Hypatima lecticata

Scientific classification
- Domain: Eukaryota
- Kingdom: Animalia
- Phylum: Arthropoda
- Class: Insecta
- Order: Lepidoptera
- Family: Gelechiidae
- Genus: Hypatima
- Species: H. lecticata
- Binomial name: Hypatima lecticata (Meyrick, 1926)
- Synonyms: Chelaria lecticata Meyrick, 1926;

= Hypatima lecticata =

- Authority: (Meyrick, 1926)
- Synonyms: Chelaria lecticata Meyrick, 1926

Species of moth

Hypatima lecticata is a moth in the family Gelechiidae. It was described by Edward Meyrick in 1926. It is found in Mpumalanga, South Africa.

The wingspan is about 15 mm.
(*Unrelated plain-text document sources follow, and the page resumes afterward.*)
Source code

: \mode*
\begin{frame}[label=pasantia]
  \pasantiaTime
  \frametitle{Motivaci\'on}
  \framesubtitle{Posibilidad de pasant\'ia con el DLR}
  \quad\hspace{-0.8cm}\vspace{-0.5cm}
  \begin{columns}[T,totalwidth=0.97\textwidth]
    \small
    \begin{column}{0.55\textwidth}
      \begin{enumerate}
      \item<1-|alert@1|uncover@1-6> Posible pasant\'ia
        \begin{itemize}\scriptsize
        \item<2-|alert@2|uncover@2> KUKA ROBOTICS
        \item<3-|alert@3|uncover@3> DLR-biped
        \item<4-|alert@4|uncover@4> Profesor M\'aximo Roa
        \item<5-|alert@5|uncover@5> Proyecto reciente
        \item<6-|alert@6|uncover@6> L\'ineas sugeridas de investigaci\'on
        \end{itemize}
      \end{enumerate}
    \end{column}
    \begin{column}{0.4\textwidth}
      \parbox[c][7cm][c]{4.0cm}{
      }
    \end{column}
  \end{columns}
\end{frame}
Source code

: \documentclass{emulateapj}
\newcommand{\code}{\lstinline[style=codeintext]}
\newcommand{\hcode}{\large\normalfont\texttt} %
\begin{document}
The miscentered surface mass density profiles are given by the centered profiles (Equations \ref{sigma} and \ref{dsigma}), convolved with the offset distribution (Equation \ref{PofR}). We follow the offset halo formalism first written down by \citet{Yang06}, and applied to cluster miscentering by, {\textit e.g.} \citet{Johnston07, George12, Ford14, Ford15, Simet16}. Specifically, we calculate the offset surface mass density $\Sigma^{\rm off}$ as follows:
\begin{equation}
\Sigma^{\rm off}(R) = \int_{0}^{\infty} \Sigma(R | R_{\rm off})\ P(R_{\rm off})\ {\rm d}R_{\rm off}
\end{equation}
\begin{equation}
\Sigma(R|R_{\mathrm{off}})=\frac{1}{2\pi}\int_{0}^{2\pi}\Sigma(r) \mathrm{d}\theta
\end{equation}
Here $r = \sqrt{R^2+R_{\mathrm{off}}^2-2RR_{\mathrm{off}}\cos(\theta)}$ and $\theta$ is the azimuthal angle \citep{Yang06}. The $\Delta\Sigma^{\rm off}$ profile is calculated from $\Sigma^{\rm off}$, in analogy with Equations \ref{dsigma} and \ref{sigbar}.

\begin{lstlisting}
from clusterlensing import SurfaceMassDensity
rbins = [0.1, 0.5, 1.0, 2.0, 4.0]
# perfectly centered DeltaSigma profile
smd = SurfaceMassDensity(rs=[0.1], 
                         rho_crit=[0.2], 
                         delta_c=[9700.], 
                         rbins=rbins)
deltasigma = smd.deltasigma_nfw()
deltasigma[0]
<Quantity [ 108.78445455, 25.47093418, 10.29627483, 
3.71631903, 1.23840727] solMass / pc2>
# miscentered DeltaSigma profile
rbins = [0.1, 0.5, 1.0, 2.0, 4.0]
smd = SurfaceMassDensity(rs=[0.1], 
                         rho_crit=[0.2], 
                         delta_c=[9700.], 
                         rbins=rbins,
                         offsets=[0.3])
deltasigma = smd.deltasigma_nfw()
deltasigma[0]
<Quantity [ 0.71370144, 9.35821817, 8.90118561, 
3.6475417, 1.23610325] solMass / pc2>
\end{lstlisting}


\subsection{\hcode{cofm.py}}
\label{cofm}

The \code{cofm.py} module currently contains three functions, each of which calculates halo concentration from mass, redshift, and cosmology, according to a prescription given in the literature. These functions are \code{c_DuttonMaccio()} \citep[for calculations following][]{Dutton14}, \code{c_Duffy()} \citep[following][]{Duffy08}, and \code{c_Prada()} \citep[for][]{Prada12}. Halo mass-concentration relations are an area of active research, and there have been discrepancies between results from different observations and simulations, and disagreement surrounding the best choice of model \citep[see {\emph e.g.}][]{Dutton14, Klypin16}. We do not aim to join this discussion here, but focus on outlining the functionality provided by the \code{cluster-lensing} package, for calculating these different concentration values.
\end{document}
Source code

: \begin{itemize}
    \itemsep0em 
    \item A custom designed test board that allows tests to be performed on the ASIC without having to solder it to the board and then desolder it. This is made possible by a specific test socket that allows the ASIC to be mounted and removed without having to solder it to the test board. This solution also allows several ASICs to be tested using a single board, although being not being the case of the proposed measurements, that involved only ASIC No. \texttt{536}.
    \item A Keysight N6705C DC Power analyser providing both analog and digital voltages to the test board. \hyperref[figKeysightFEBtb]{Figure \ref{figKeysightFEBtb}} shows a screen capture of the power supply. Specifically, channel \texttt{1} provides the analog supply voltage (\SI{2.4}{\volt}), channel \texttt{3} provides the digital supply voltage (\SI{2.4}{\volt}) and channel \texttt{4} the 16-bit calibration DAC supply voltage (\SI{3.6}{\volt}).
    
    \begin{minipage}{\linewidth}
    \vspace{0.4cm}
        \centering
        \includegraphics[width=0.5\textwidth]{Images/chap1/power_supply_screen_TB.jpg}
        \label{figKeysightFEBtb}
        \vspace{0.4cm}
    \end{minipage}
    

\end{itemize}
The forewings are light grey suffusedly irrorated (sprinkled) with white with a small blackish spot on the base of the costa and a blackish dot in the disc near the base. There is a small raised cloudy dark grey spot on the costa at one-fifth, a semi-oval black spot before the middle, and three or four small cloudy dark grey spots posteriorly. A grey oblong patch irrorated with dark fuscous extends along the dorsum from one-third to near the tornus and reaches more than halfway across wing, preceded by whiter tufts and edged by a larger transverse tuft posteriorly, and connected with the base by a streak along the dorsum in which is a black streak. There is some irregular darker suffusion and raised scales posteriorly, and several short black linear marks near the margin around the apex. The hindwings are grey, darker towards the apex and termen, with an iridescent-blue-hyaline streak beneath the cell.